Talking about his personal relationship with money and the economy, Robertson highlighted the shock he felt at his father’s 1991 conviction for theft and the impact it had on his family.
“As a family, we were comfortable, but not rich. I would put that in a middle-class New Zealand context. My father worked initially in banking and then as an accountant in a law firm.
“There was money to go out to restaurants for birthdays and holidays, although not really abroad.”
It was a middle-class education in a working-class community, he says.
“I was aware, in the community I grew up in, South Dunedin, that there were a lot of people who had no money.
“I had to go to university, but a lot of people I knew didn’t.”
But the certainty of that bourgeois upbringing disappeared when his father was arrested.
“Obviously things went very wrong for my family because my father was eventually arrested for theft as a clerk. So that changed a lot in terms of the wealth we felt around us.”
“It was a huge shock,” says Robertson. “He was an accountant at a law firm. Which eventually came out over the course of a 10-year period, he had about $120,000 stolen, but it had been pretty even, so we didn’t notice. There was nothing flashy about us.” to live.”
“But Dad had tragically ended up in a situation where he thought he would keep his family together this way.”
Robertson says he spoke with his father – who passed away 12 years ago – about the reasons for his actions.
“It was tough,” he says.
“I loved him, he was my father, but I never really forgiven him. It was such a stupid thing to do.”
“The motivation was around his desire to keep his family together and essentially he bought our love to a degree. That’s a terrible thing to even say. But his psychology at the time was that he had to do that and It’s a real downward spiral.”

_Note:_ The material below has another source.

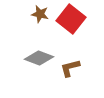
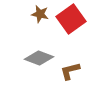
red square: rotated 16 degrees clockwise
brown L-shape: moved 3 px down
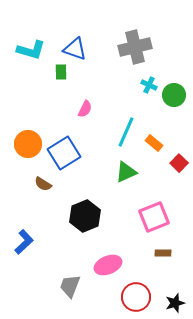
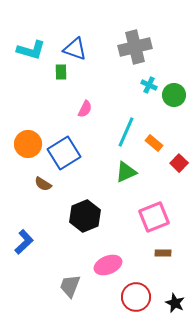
black star: rotated 30 degrees counterclockwise
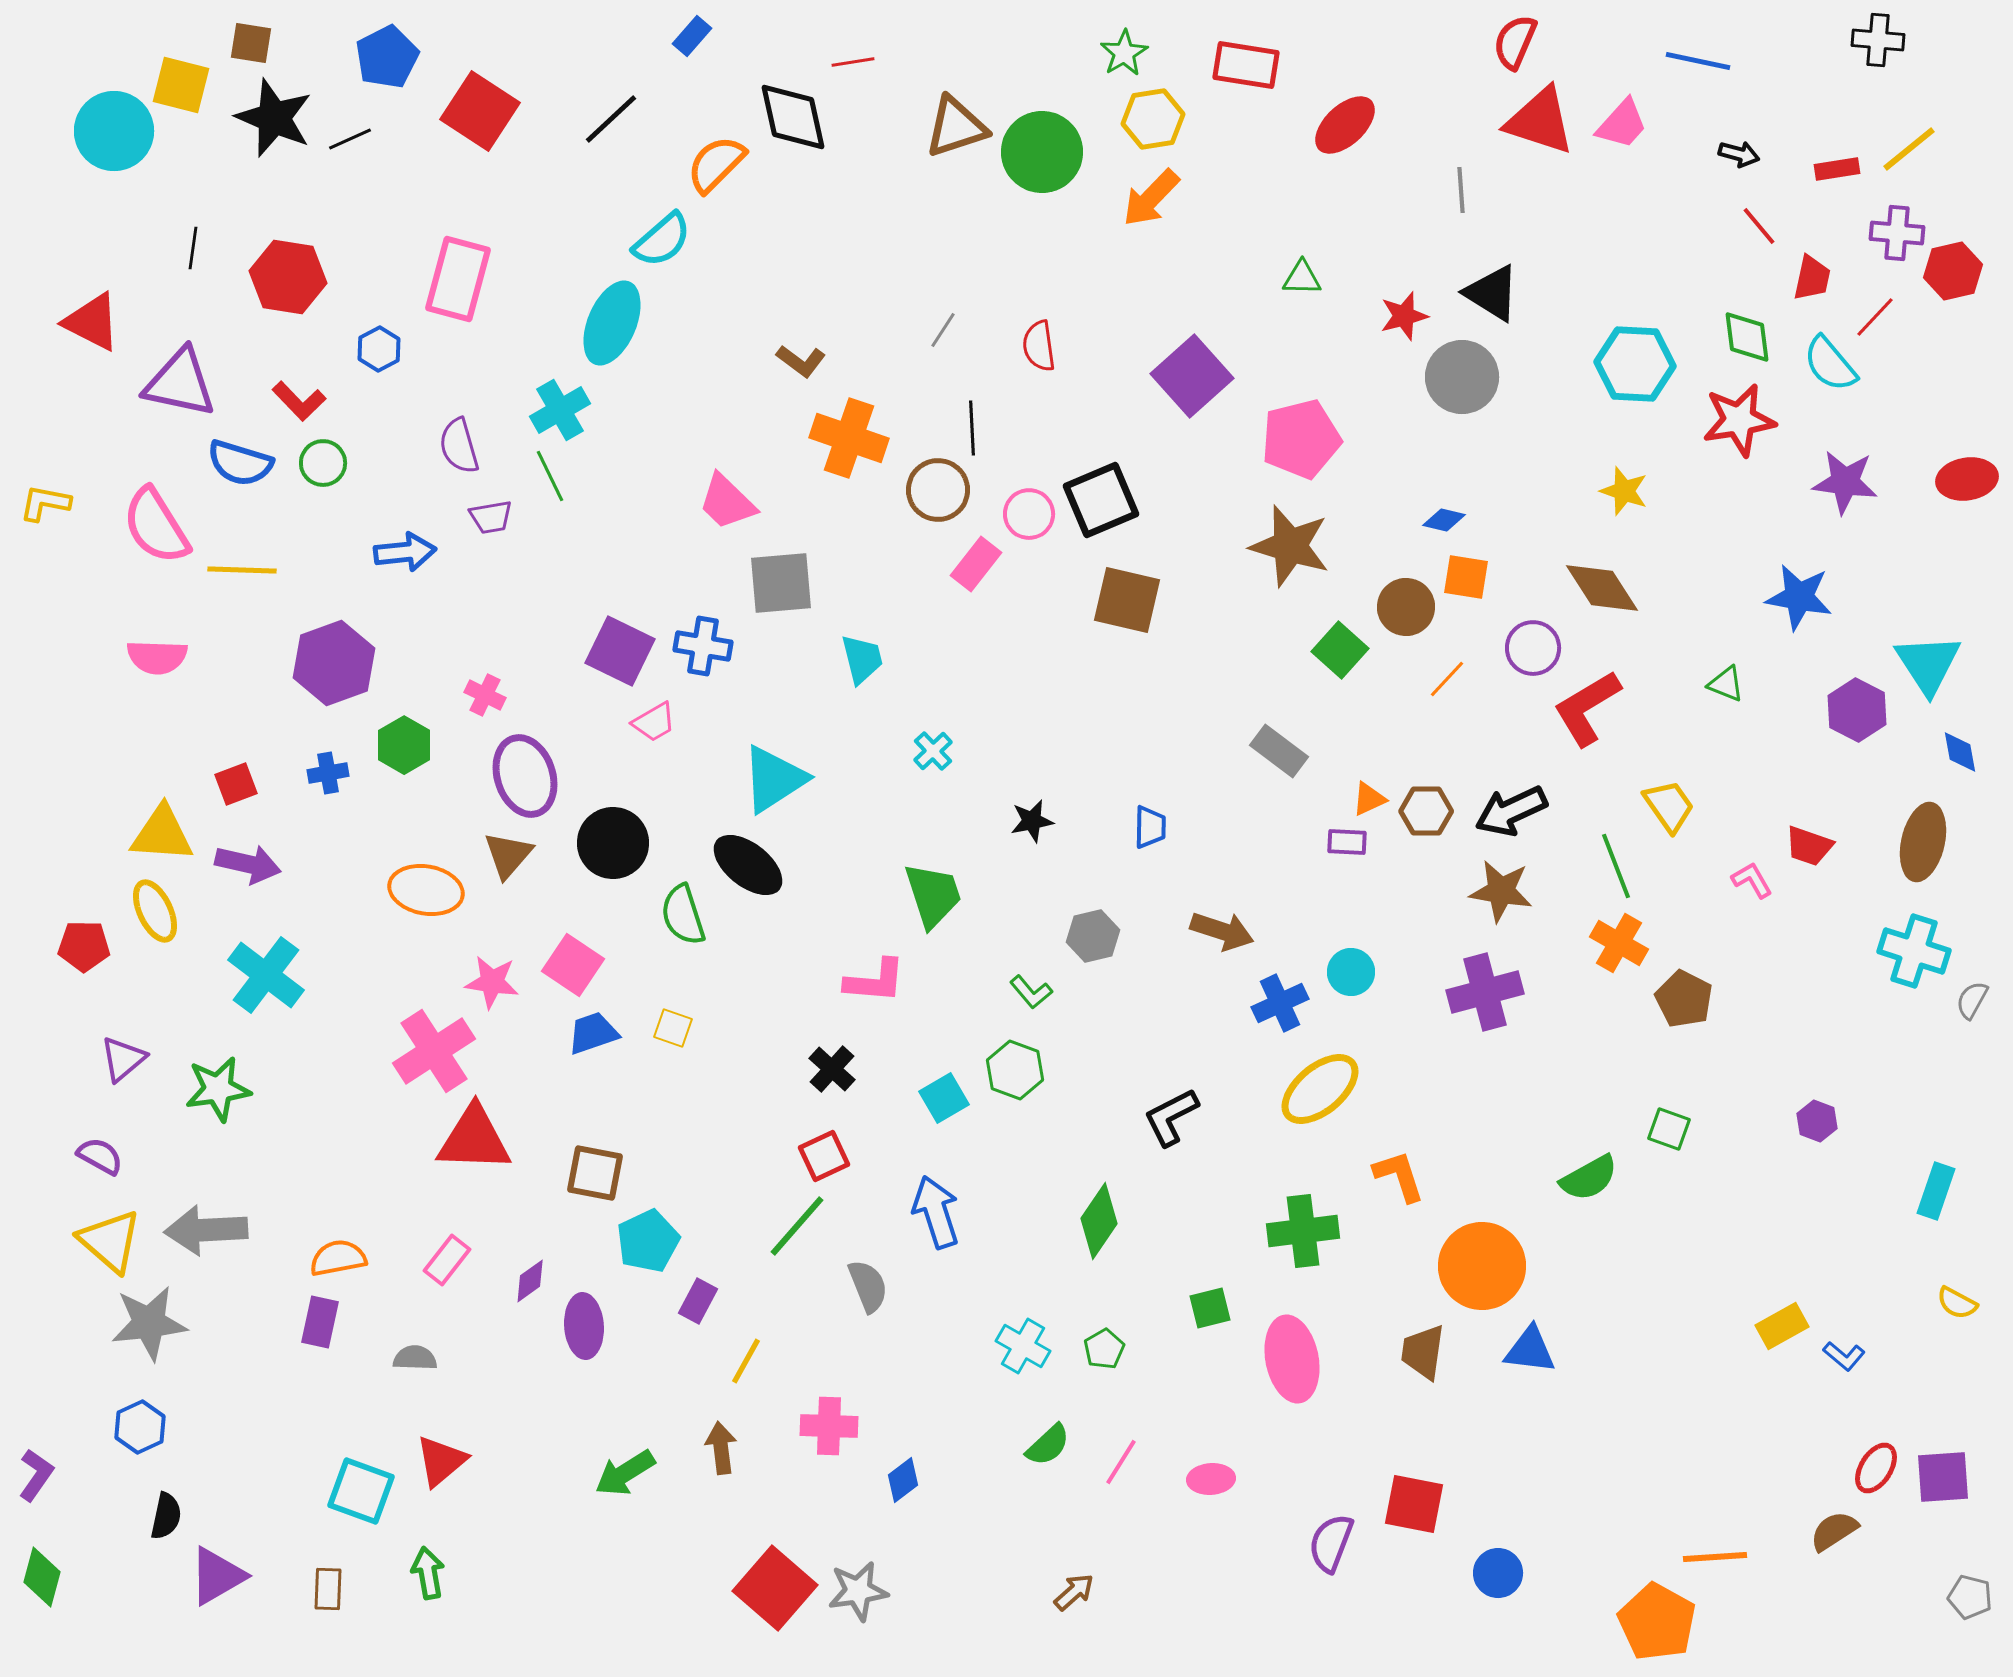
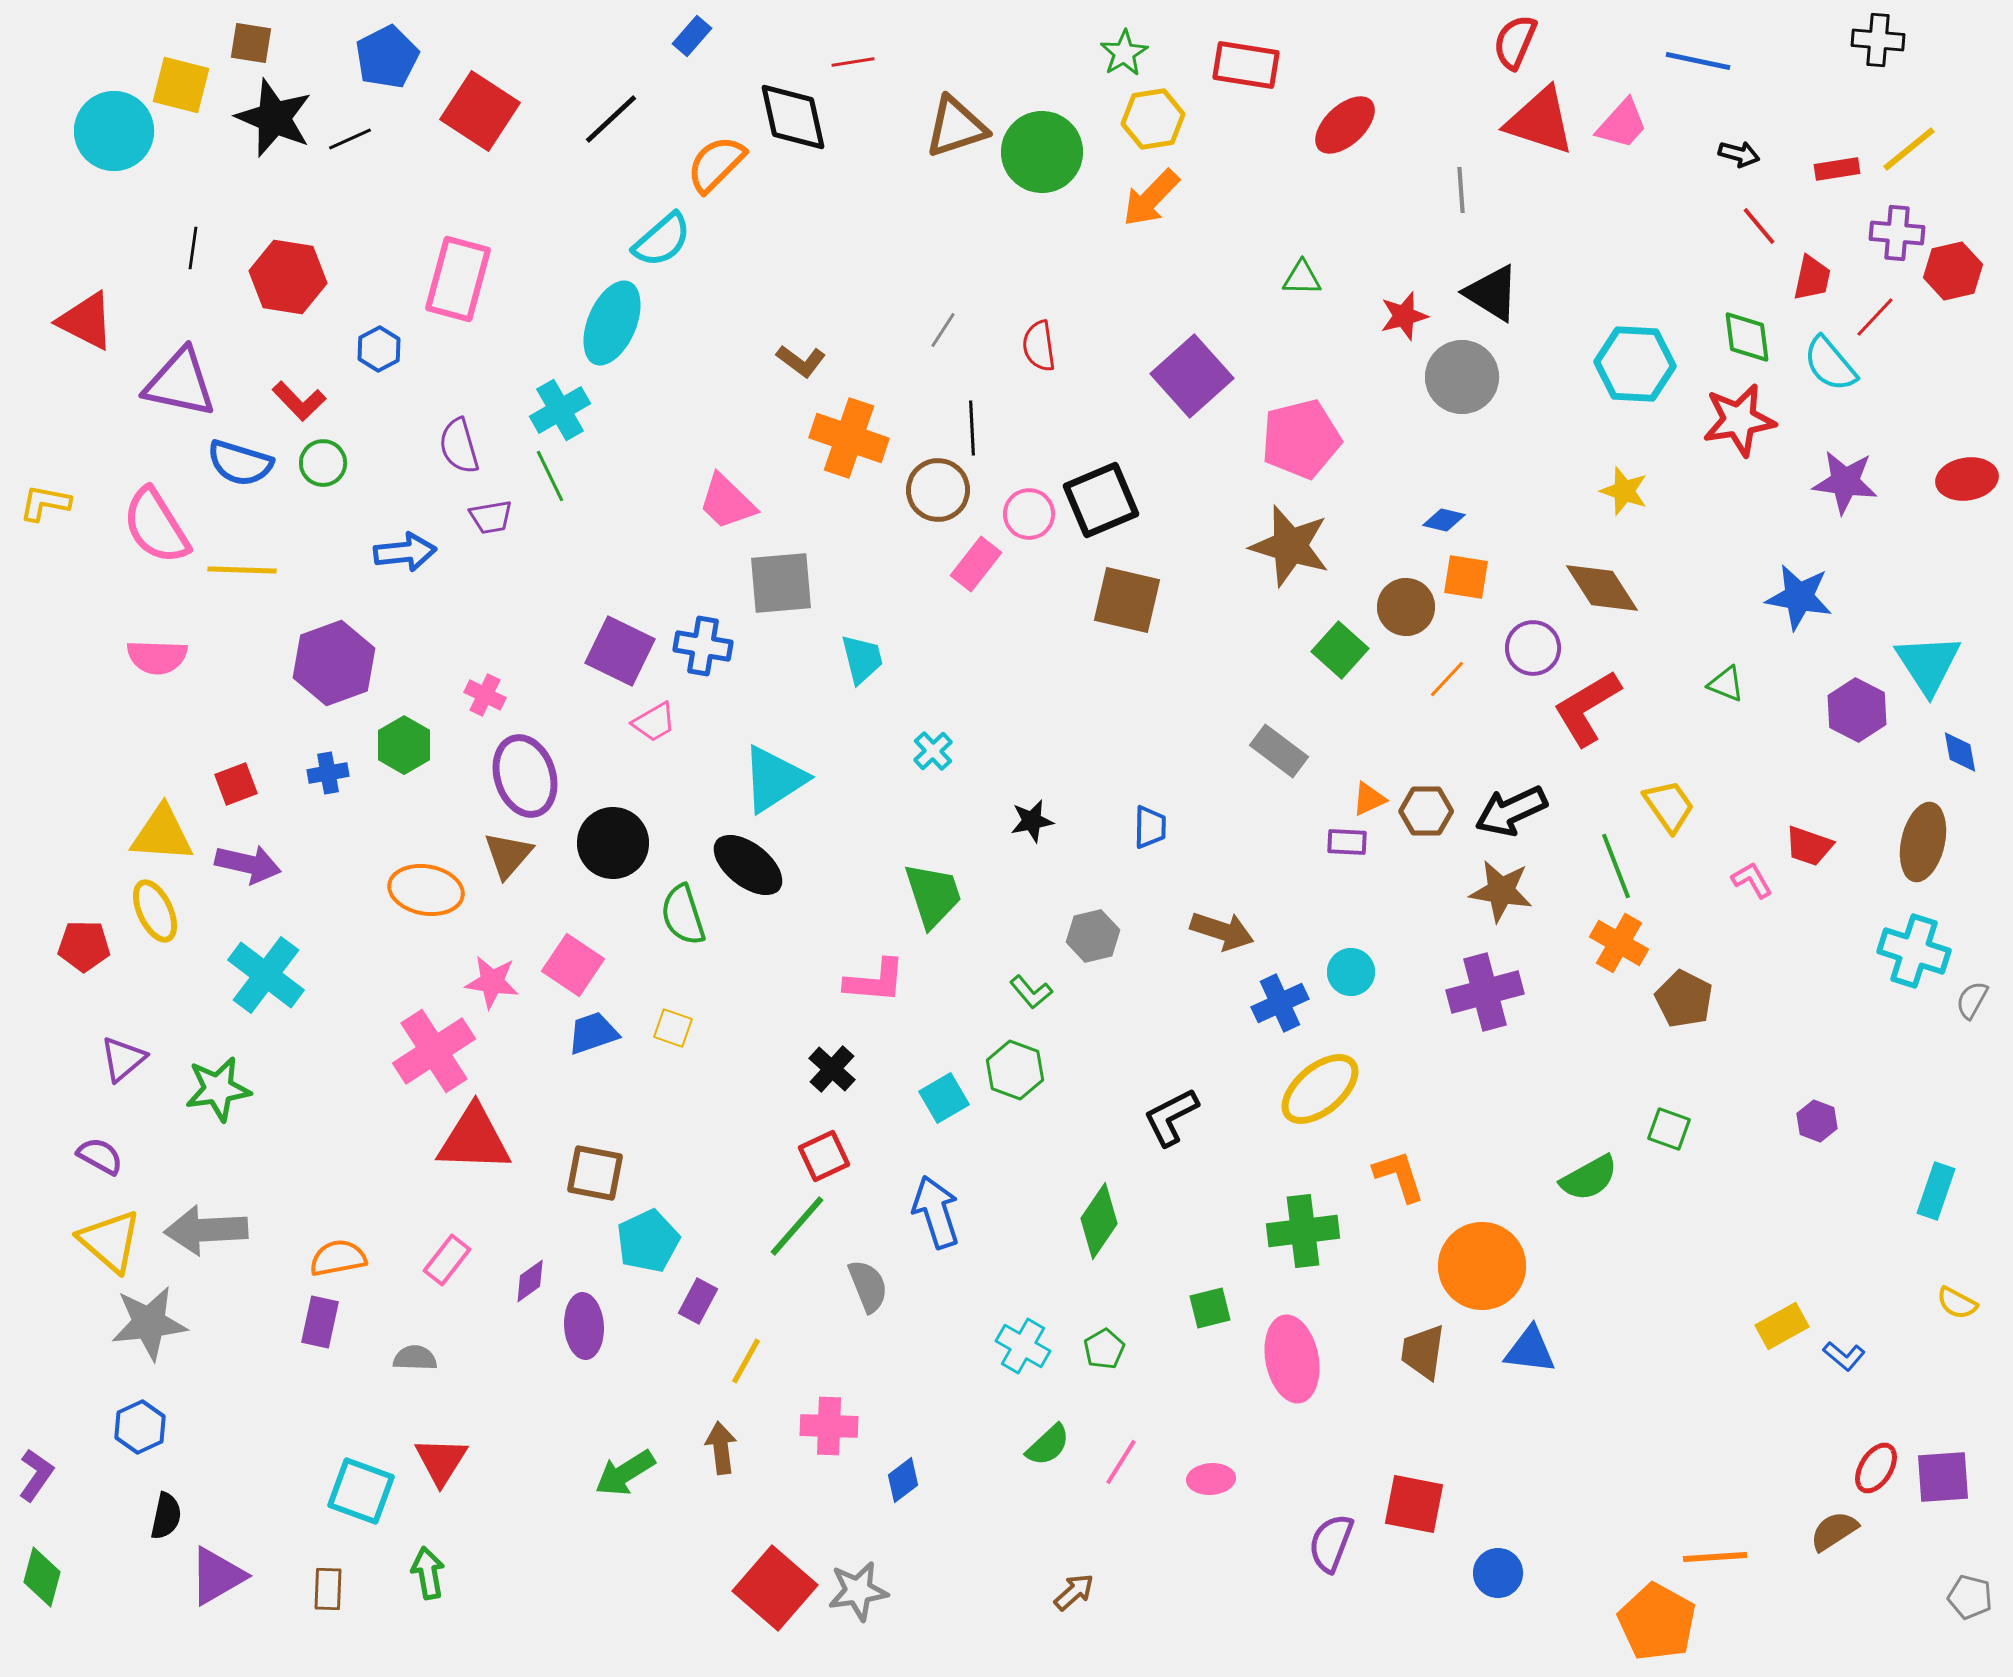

The events had a very direct consequence in terms of money. Robertson had just left home and was in college in his early years.
Suddenly there was no family backstop at all.
“I vividly remember entering the university registry building to get a scholarship, which I was previously ineligible for [because of his father’s income],” he says.
“They asked me for evidence and the only evidence I could find was the newspaper clipping of his conviction.
“I went from having that backstop of a family to being extremely cramped.”
Robertson says the events have really made him clear about the risks of sudden financial shocks and how they can mean taking money quite seriously.
“The other thing I would say about my relationship with money is that it made me very aware of the fragility of the situation. In my case the shock came from my father doing something terrible, for other people it could just be an illness to be.
“Money plays such a big part in the way we live our lives. You can be changed in the blink of an eye.”
In the podcast, Robertson also reflects on his student activism in the early 1990s and how the neoliberal policies of both the Labor government and National shaped his political thinking.
“I don’t think we called it neoliberalism at the time. But I was really aware of Ronald Reagan, Margaret Thatcher, Rogernomics and when that flowed through,” he said.
“We did look at Keynes and others to see, what are the other ways things can happen.”
The 1980s and 1990s were a time of economic turmoil that scarred many Kiwis, he says.
“I have a theory about New Zealand politics… that everything eventually comes back to Rob Muldoon,” he says.
“That’s what happened in the 1980s. When NZ put itself in a position as a country where we were essentially broke, it meant that the incoming Labor government in 1984 … was faced with these extraordinary fiscal and economic problems .
“A lot of the things they did they had to do…then of course Roger had another plan that went much further, to which David Lange responded. And everything follows from that.”